The Dutch euthanasia law took effect in 2002. Before that, the Netherlands's highest court ruled in 1984 that euthanasia could be legal in limited circumstances.

The study looked at 64 deaths of ill children during a four-month period. Of those, 42 cases involved medical decisions that could hasten death.

Doctors received immunity against prosecution and their responses were kept anonymous in the government-sponsored study.

The decisions ranged from withholding life support, a practice accepted in the United States, to administering drugs such as morphine with the intention of ending suffering and hastening death.

Only one case involved euthanasia in its strictest definition: doctor-assisted death at the patient's request.

Some of the cases described in the study ''take place at the boundaries of what is legally allowed," its co-author Astrid Vrakking of Erasmus Medical Center in Rotterdam said in an e-mail. ''Whether or not these boundaries are supportive or rightful is, of course, a matter of debate."

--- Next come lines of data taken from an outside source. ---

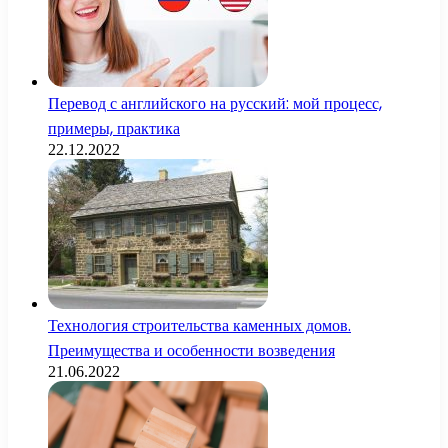
Перевод с английского на русский: мой процесс,
примеры, практика
22.12.2022
Технология строительства каменных домов.
Преимущества и особенности возведения
21.06.2022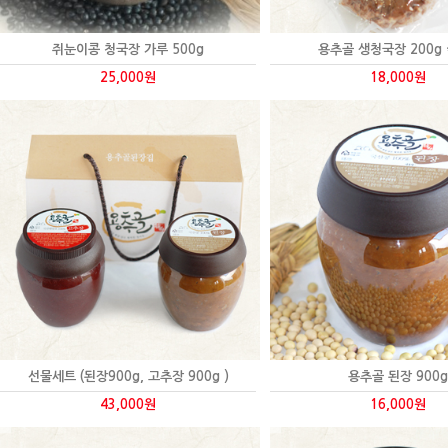
쥐눈이콩 청국장 가루 500g
용추골 생청국장 200g 
25,000원
18,000원
선물세트 (된장900g, 고추장 900g )
용추골 된장 900g
43,000원
16,000원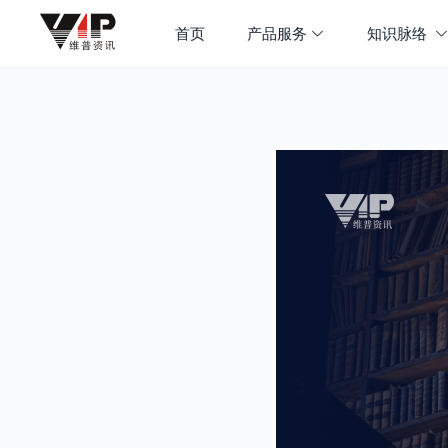
首页
产品服务
知识脉络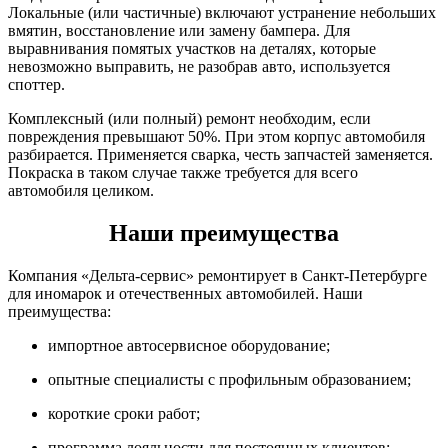
Локальные (или частичные) включают устранение небольших
вмятин, восстановление или замену бампера. Для
выравнивания помятых участков на деталях, которые
невозможно выправить, не разобрав авто, используется
споттер.
Комплексный (или полный) ремонт необходим, если
повреждения превышают 50%. При этом корпус автомобиля
разбирается. Применяется сварка, честь запчастей заменяется.
Покраска в таком случае также требуется для всего
автомобиля целиком.
Наши преимущества
Компания «Дельта-сервис» ремонтирует в Санкт-Петербурге
для иномарок и отечественных автомобилей. Наши
преимущества:
импортное автосервисное оборудование;
опытные специалисты с профильным образованием;
короткие сроки работ;
программа лояльности для постоянных клиентов;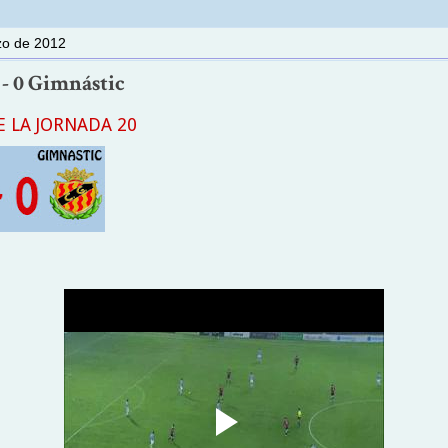
zo de 2012
1 - 0 Gimnástic
 LA JORNADA 20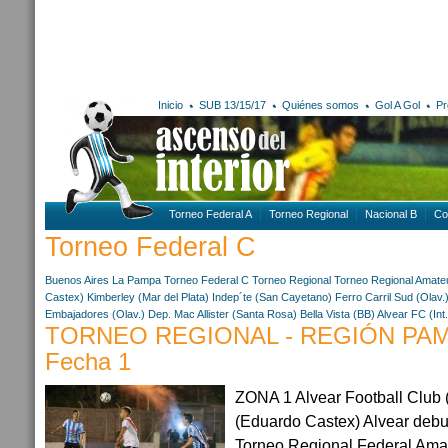
Inicio
SUB 13/15/17
Quiénes somos
Gol A Gol
Pr
Torneo Federal A
Torneo Regional
Nacional B
Co
Torneo Federal C
Buenos Aires
La Pampa
Torneo Federal C
Torneo Regional
Torneo Regional Amate
Castex)
Kimberley (Mar del Plata)
Indep´te (San Cayetano)
Ferro Carril Sud (Olav.
Embajadores (Olav.)
Dep. Mac Allister (Santa Rosa)
Bella Vista (BB)
Alvear FC (Int.
TORNEO REGIONAL - REGIÓN PAM
Fecha 1
ZONA 1 Alvear Football Club (I
(Eduardo Castex) Alvear debu
Torneo Regional Federal Amat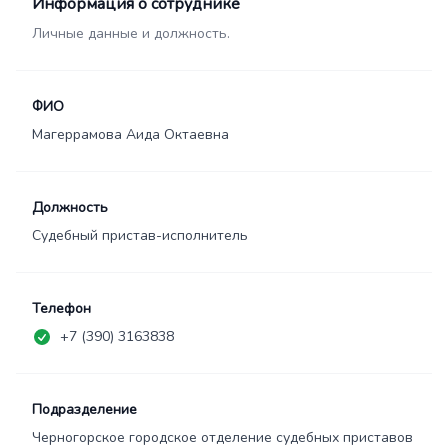
Информация о сотруднике
Личные данные и должность.
ФИО
Магеррамова Аида Октаевна
Должность
Судебный пристав-исполнитель
Телефон
+7 (390) 3163838
Подразделение
Черногорское городское отделение судебных приставов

The study, funded by the health and justice arms of the Dutch government, was published yesterday in Archives of Pediatrics & Adolescent Medicine.

The Dutch law allows euthanasia and doctor-assisted suicide for terminal patients suffering unbearable pain with no hope of improvement, and who request death when they are of sound mind.

The law bars euthanasia for children younger than 12. However, officials at Groningen Academic Hospital have proposed guidelines for mercy killings of newborns deemed to be in great pain from incurable disease or extreme deformities -- and in November, they revealed they had already begun carrying out such procedures, euthanizing four newborns in 2003.